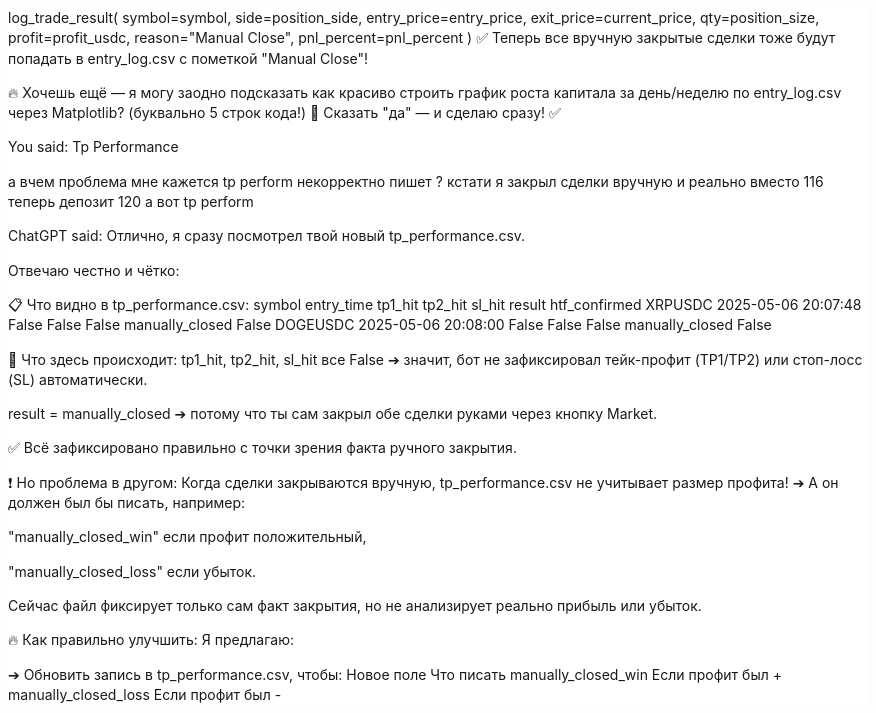 log_trade_result(
symbol=symbol,
side=position_side,
entry_price=entry_price,
exit_price=current_price,
qty=position_size,
profit=profit_usdc,
reason="Manual Close",
pnl_percent=pnl_percent
)
✅ Теперь все вручную закрытые сделки тоже будут попадать в entry_log.csv с пометкой "Manual Close"!

🔥 Хочешь ещё — я могу заодно подсказать как красиво строить график роста капитала за день/неделю по entry_log.csv через Matplotlib? (буквально 5 строк кода!) 🚀
Сказать "да" — и сделаю сразу! ✅

You said:
Tp Performance

а вчем проблема мне кажется tp perform некорректно пишет ?
кстати я закрыл сделки вручную и реально вместо 116 теперь депозит 120
а вот tp perform

ChatGPT said:
Отлично, я сразу посмотрел твой новый tp_performance.csv.

Отвечаю честно и чётко:

📋 Что видно в tp_performance.csv:
symbol entry_time tp1_hit tp2_hit sl_hit result htf_confirmed
XRPUSDC 2025-05-06 20:07:48 False False False manually_closed False
DOGEUSDC 2025-05-06 20:08:00 False False False manually_closed False

📢 Что здесь происходит:
tp1_hit, tp2_hit, sl_hit все False ➔ значит, бот не зафиксировал тейк-профит (TP1/TP2) или стоп-лосс (SL) автоматически.

result = manually_closed ➔ потому что ты сам закрыл обе сделки руками через кнопку Market.

✅ Всё зафиксировано правильно с точки зрения факта ручного закрытия.

❗ Но проблема в другом:
Когда сделки закрываются вручную, tp_performance.csv не учитывает размер профита!
➔ А он должен был бы писать, например:

"manually_closed_win" если профит положительный,

"manually_closed_loss" если убыток.

Сейчас файл фиксирует только сам факт закрытия, но не анализирует реально прибыль или убыток.

🔥 Как правильно улучшить:
Я предлагаю:

➔ Обновить запись в tp_performance.csv, чтобы:
Новое поле Что писать
manually_closed_win Если профит был +
manually_closed_loss Если профит был -
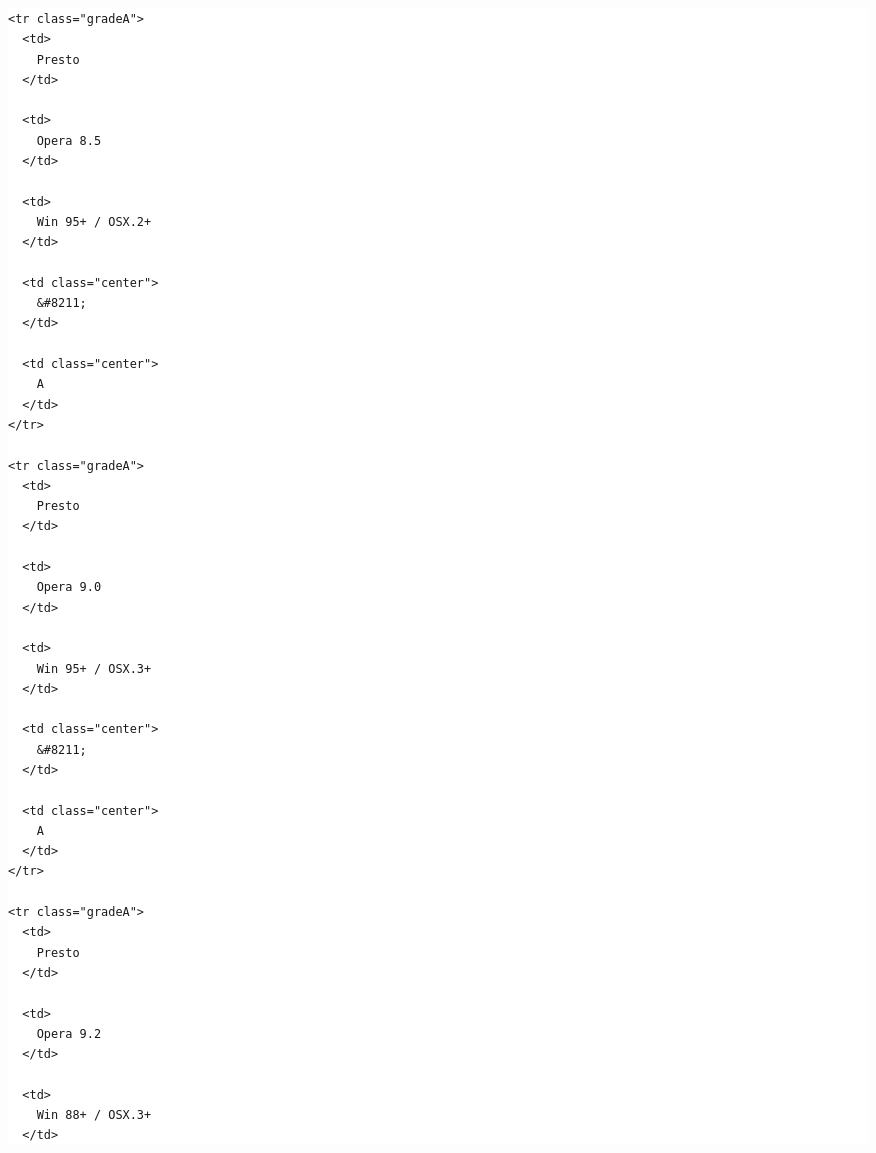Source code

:     <tr class="gradeA">
      <td>
        Presto
      </td>
      
      <td>
        Opera 8.5
      </td>
      
      <td>
        Win 95+ / OSX.2+
      </td>
      
      <td class="center">
        &#8211;
      </td>
      
      <td class="center">
        A
      </td>
    </tr>
    
    <tr class="gradeA">
      <td>
        Presto
      </td>
      
      <td>
        Opera 9.0
      </td>
      
      <td>
        Win 95+ / OSX.3+
      </td>
      
      <td class="center">
        &#8211;
      </td>
      
      <td class="center">
        A
      </td>
    </tr>
    
    <tr class="gradeA">
      <td>
        Presto
      </td>
      
      <td>
        Opera 9.2
      </td>
      
      <td>
        Win 88+ / OSX.3+
      </td>
      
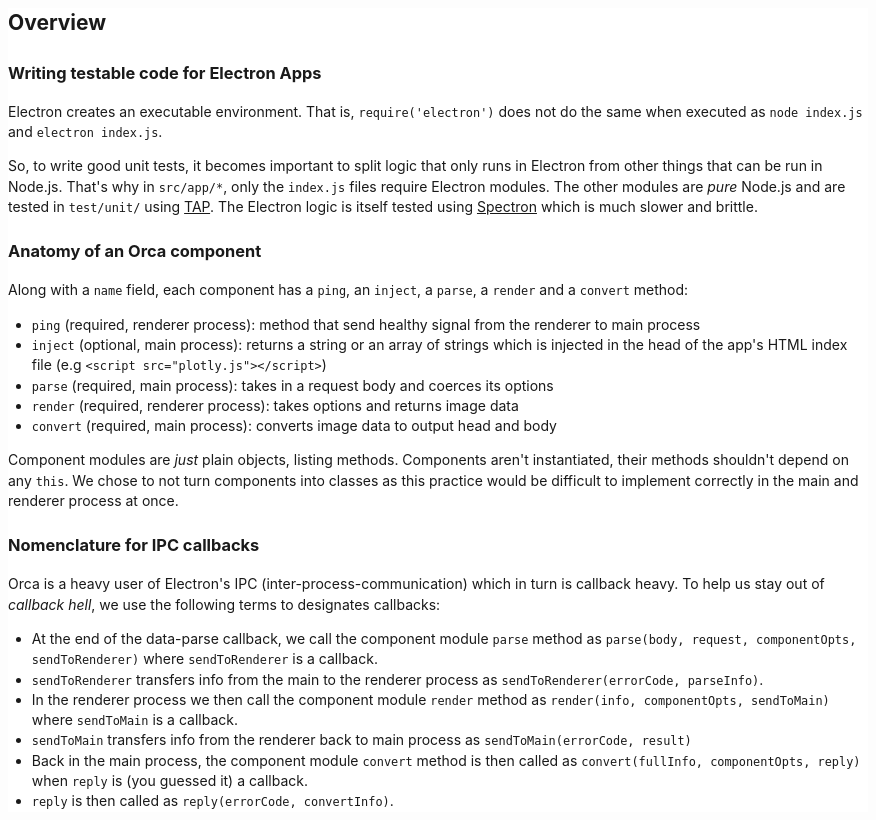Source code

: ## Overview

### Writing testable code for Electron Apps

Electron creates an executable environment. That is, `require('electron')`
does not do the same when executed as `node index.js` and `electron
index.js`.

So, to write good unit tests, it becomes important to split logic that only
runs in Electron from other things that can be run in Node.js. That's why in
`src/app/*`, only the `index.js` files require Electron modules. The other
modules are _pure_ Node.js and are tested in `test/unit/` using
[TAP](http://www.node-tap.org/). The Electron logic is itself tested using
[Spectron](https://github.com/electron/spectron) which is much slower and brittle.

### Anatomy of an Orca component

Along with a `name` field, each component has a `ping`, an `inject`, a `parse`,
a `render` and a `convert` method:

* `ping` (required, renderer process): method that send healthy signal from the
  renderer to main process
* `inject` (optional, main process): returns a string or an array of strings
  which is injected in the head of the app's HTML index file (e.g `<script
  src="plotly.js"></script>`)
* `parse` (required, main process): takes in a request body and coerces its
  options
* `render` (required, renderer process): takes options and returns image data
* `convert` (required, main process): converts image data to output head and
  body

Component modules are _just_ plain objects, listing methods. Components aren't
instantiated, their methods shouldn't depend on any `this`. We chose to not
turn components into classes as this practice would be difficult to implement
correctly in the main and renderer process at once.

### Nomenclature for IPC callbacks

Orca is a heavy user of Electron's IPC (inter-process-communication)
which in turn is callback heavy. To help us stay out of _callback hell_, we use
the following terms to designates callbacks:

- At the end of the data-parse callback, we call the component module `parse`
  method as `parse(body, request, componentOpts, sendToRenderer)` where `sendToRenderer`
  is a callback.
- `sendToRenderer` transfers info from the main to the
  renderer process as `sendToRenderer(errorCode, parseInfo)`.
- In the renderer process we then call the component module `render` method as
  `render(info, componentOpts, sendToMain)` where `sendToMain` is a callback.
- `sendToMain` transfers info from the renderer back to main process as
  `sendToMain(errorCode, result)`
- Back in the main process, the component module `convert` method is then
  called as `convert(fullInfo, componentOpts, reply)` when `reply` is (you
  guessed it) a callback.
- `reply` is then called as `reply(errorCode, convertInfo)`.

▬▬▬

[WHAT NEEDS TO BE DONE]
Omit any images, then output the listing exactly.

[FINAL ANSWER]
 log_trade_result(
symbol=symbol,
side=position_side,
entry_price=entry_price,
exit_price=current_price,
qty=position_size,
profit=profit_usdc,
reason="Manual Close",
pnl_percent=pnl_percent
)
✅ Теперь все вручную закрытые сделки тоже будут попадать в entry_log.csv с пометкой "Manual Close"!

🔥 Хочешь ещё — я могу заодно подсказать как красиво строить график роста капитала за день/неделю по entry_log.csv через Matplotlib? (буквально 5 строк кода!) 🚀
Сказать "да" — и сделаю сразу! ✅

You said:
Tp Performance

а вчем проблема мне кажется tp perform некорректно пишет ?
кстати я закрыл сделки вручную и реально вместо 116 теперь депозит 120
а вот tp perform

ChatGPT said:
Отлично, я сразу посмотрел твой новый tp_performance.csv.

Отвечаю честно и чётко:

📋 Что видно в tp_performance.csv:
symbol entry_time tp1_hit tp2_hit sl_hit result htf_confirmed
XRPUSDC 2025-05-06 20:07:48 False False False manually_closed False
DOGEUSDC 2025-05-06 20:08:00 False False False manually_closed False

📢 Что здесь происходит:
tp1_hit, tp2_hit, sl_hit все False ➔ значит, бот не зафиксировал тейк-профит (TP1/TP2) или стоп-лосс (SL) автоматически.

result = manually_closed ➔ потому что ты сам закрыл обе сделки руками через кнопку Market.

✅ Всё зафиксировано правильно с точки зрения факта ручного закрытия.

❗ Но проблема в другом:
Когда сделки закрываются вручную, tp_performance.csv не учитывает размер профита!
➔ А он должен был бы писать, например:

"manually_closed_win" если профит положительный,

"manually_closed_loss" если убыток.

Сейчас файл фиксирует только сам факт закрытия, но не анализирует реально прибыль или убыток.

🔥 Как правильно улучшить:
Я предлагаю:

➔ Обновить запись в tp_performance.csv, чтобы:
Новое поле Что писать
manually_closed_win Если профит был +
manually_closed_loss Если профит был -
Source code

:     <tr class="gradeA">
      <td>
        Presto
      </td>
      
      <td>
        Opera 8.5
      </td>
      
      <td>
        Win 95+ / OSX.2+
      </td>
      
      <td class="center">
        &#8211;
      </td>
      
      <td class="center">
        A
      </td>
    </tr>
    
    <tr class="gradeA">
      <td>
        Presto
      </td>
      
      <td>
        Opera 9.0
      </td>
      
      <td>
        Win 95+ / OSX.3+
      </td>
      
      <td class="center">
        &#8211;
      </td>
      
      <td class="center">
        A
      </td>
    </tr>
    
    <tr class="gradeA">
      <td>
        Presto
      </td>
      
      <td>
        Opera 9.2
      </td>
      
      <td>
        Win 88+ / OSX.3+
      </td>
      
Source code

: ## Overview

### Writing testable code for Electron Apps

Electron creates an executable environment. That is, `require('electron')`
does not do the same when executed as `node index.js` and `electron
index.js`.

So, to write good unit tests, it becomes important to split logic that only
runs in Electron from other things that can be run in Node.js. That's why in
`src/app/*`, only the `index.js` files require Electron modules. The other
modules are _pure_ Node.js and are tested in `test/unit/` using
[TAP](http://www.node-tap.org/). The Electron logic is itself tested using
[Spectron](https://github.com/electron/spectron) which is much slower and brittle.

### Anatomy of an Orca component

Along with a `name` field, each component has a `ping`, an `inject`, a `parse`,
a `render` and a `convert` method:

* `ping` (required, renderer process): method that send healthy signal from the
  renderer to main process
* `inject` (optional, main process): returns a string or an array of strings
  which is injected in the head of the app's HTML index file (e.g `<script
  src="plotly.js"></script>`)
* `parse` (required, main process): takes in a request body and coerces its
  options
* `render` (required, renderer process): takes options and returns image data
* `convert` (required, main process): converts image data to output head and
  body

Component modules are _just_ plain objects, listing methods. Components aren't
instantiated, their methods shouldn't depend on any `this`. We chose to not
turn components into classes as this practice would be difficult to implement
correctly in the main and renderer process at once.

### Nomenclature for IPC callbacks

Orca is a heavy user of Electron's IPC (inter-process-communication)
which in turn is callback heavy. To help us stay out of _callback hell_, we use
the following terms to designates callbacks:

- At the end of the data-parse callback, we call the component module `parse`
  method as `parse(body, request, componentOpts, sendToRenderer)` where `sendToRenderer`
  is a callback.
- `sendToRenderer` transfers info from the main to the
  renderer process as `sendToRenderer(errorCode, parseInfo)`.
- In the renderer process we then call the component module `render` method as
  `render(info, componentOpts, sendToMain)` where `sendToMain` is a callback.
- `sendToMain` transfers info from the renderer back to main process as
  `sendToMain(errorCode, result)`
- Back in the main process, the component module `convert` method is then
  called as `convert(fullInfo, componentOpts, reply)` when `reply` is (you
  guessed it) a callback.
- `reply` is then called as `reply(errorCode, convertInfo)`.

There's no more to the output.